(SOURCE DATA Opens)

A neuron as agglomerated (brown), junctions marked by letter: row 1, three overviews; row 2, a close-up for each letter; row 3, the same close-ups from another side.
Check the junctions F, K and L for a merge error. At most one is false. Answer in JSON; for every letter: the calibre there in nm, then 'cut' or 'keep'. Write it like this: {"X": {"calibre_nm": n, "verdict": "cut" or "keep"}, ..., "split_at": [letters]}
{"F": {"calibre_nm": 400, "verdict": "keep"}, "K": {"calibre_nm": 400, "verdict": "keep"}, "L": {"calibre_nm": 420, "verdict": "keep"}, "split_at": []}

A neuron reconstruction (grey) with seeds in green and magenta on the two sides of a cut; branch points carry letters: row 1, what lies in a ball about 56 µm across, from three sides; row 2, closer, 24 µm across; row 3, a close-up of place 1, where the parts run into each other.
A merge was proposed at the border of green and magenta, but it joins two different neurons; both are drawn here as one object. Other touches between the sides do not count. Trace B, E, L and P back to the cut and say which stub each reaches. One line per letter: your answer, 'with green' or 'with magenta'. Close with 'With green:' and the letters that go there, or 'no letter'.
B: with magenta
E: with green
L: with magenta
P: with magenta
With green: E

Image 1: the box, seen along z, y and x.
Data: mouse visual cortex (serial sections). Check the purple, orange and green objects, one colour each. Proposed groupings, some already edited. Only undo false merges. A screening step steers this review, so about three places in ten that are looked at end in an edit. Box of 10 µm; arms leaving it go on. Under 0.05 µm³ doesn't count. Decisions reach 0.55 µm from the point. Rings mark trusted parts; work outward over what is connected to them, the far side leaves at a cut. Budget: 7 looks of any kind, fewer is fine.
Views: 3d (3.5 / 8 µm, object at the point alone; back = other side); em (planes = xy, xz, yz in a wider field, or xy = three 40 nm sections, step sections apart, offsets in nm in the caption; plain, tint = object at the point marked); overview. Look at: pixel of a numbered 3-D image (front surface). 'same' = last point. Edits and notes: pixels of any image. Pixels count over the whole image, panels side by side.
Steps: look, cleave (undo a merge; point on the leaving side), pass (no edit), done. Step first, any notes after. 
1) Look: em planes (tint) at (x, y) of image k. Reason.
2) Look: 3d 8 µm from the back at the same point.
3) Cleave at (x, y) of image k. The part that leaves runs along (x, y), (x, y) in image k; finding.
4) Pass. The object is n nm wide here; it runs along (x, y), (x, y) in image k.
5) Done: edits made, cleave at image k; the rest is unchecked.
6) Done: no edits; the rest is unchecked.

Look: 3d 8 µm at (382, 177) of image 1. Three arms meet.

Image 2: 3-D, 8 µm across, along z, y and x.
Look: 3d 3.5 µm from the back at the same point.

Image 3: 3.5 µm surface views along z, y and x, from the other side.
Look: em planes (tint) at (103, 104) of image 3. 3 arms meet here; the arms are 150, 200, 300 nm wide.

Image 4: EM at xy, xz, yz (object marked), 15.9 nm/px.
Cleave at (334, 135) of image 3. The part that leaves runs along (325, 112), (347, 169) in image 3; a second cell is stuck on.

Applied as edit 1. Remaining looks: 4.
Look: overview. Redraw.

(SOURCE DATA Closes)

* [YOUR TASK]: Go through the entries above and count the lines containing the word "what"; give only that count.

* [RESPONSE BELOW]: 2